# Bootloader & Radio Issue



## BooMaLiCiOuS (Aug 3, 2011)

So after destroying and unable to recover my 32gb card that came with my phone, I put in a fresh 8gb card to get me going for the time being.

I have just downloaded the lastest GB radio updates in the radio topic to the SD card root directory. Restarted to bootloader...... no updates. I have the right file name on the radio zip file, but the only options are to reboot and reboot to bootloader.. the standard stuff.

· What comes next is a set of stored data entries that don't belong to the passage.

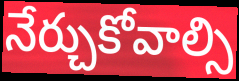
నేర్చుకోవాల్సి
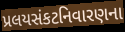
પ્રલયસંકટનિવારણના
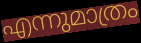
എന്നുമാത്രം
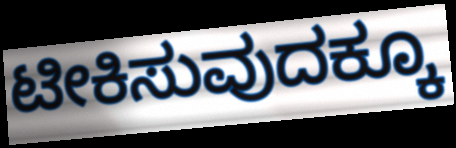
ಟೀಕಿಸುವುದಕ್ಕೂ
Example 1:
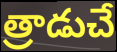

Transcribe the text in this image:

త్రాడుచే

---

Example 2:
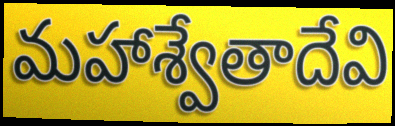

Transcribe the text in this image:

మహాశ్వేతాదేవి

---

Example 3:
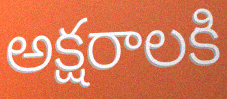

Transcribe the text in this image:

అక్షరాలకి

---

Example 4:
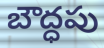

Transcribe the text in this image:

బౌద్ధపు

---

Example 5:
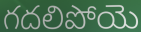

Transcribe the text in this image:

గదలిపోయె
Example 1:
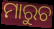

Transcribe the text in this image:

ମାରୁଚ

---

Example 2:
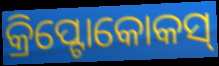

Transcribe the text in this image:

କ୍ରିପ୍ଟୋକୋକସ୍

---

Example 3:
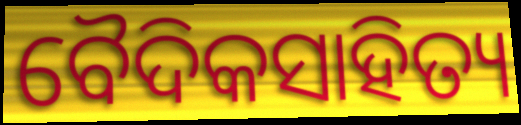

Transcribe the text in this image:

ବୈଦିକସାହିତ୍ୟ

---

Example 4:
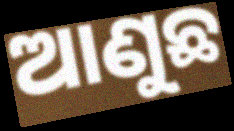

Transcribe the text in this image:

ଆଣୁଛ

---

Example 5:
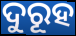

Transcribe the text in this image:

ଦୁରୂହ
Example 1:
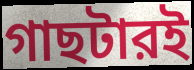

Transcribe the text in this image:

গাছটারই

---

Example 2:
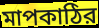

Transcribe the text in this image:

মাপকাঠির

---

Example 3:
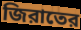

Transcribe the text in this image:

জিরাতের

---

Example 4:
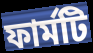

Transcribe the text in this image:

ফার্মটি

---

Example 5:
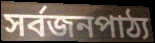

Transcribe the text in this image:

সর্বজনপাঠ্য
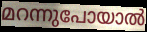
മറന്നുപോയാൽ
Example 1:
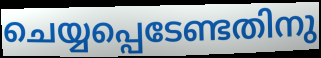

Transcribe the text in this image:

ചെയ്യപ്പെടേണ്ടതിനു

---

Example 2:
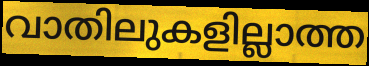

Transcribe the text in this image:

വാതിലുകളില്ലാത്ത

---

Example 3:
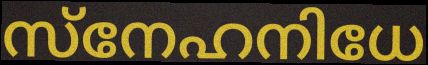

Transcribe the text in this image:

സ്നേഹനിധേ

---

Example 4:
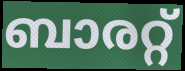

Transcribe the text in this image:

ബാരറ്റ്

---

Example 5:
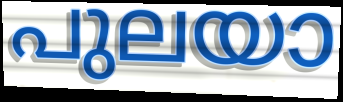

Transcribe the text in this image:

പുലയാ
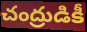
చంద్రుడికీ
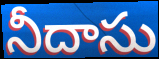
నీదాసు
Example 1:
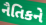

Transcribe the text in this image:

નૈતિકને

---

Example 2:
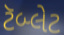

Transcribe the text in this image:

ટૅબ્લેટ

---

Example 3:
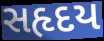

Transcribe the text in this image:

સહૃદય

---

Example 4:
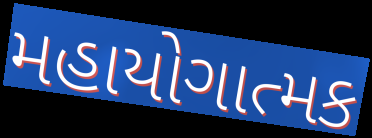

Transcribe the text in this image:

મહાયોગાત્મક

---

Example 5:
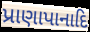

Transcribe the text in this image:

પ્રાણાપાનાદિ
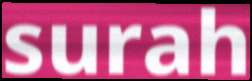
surah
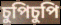
চুপিচুপি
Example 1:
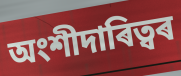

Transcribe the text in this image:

অংশীদাৰিত্বৰ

What am I missing?? Am I supposed to do something with the SD card and this phone?


----------



## BlackDobe (Sep 2, 2011)

I'm not 100% sure but i think the card has to be formatted as FAT32.
Edit: I'm now 99% sure it needs to be FAT32. If the SD card is working on your phone, i.e. your phone can put stuff on the SD and get stuff from the SD then it is formatted in FAT32. If it still doesn't see the file make sure it is properly named to *PG05IMG.zip* and you should be all set.


----------



## BooMaLiCiOuS (Aug 3, 2011)

Card was formatted to FAT32 before installation. Card reads just fine. I have installed new ROMs and listen to my music since installation a few days back. This is my first droid phone and not too sure if the phones come stock with something on the SD card that needs to be there.


----------



## miketoasty (Jun 10, 2011)

BooMaLiCiOuS said:


> Card was formatted to FAT32 before installation. Card reads just fine. I have installed new ROMs and listen to my music since installation a few days back. This is my first droid phone and not too sure if the phones come stock with something on the SD card that needs to be there.


There is nothing that "Needs" to be on the SD card. Make sure you aren't putting in the .zip twice (Windows hides the extra .zip unless you enable it in the control panel).


----------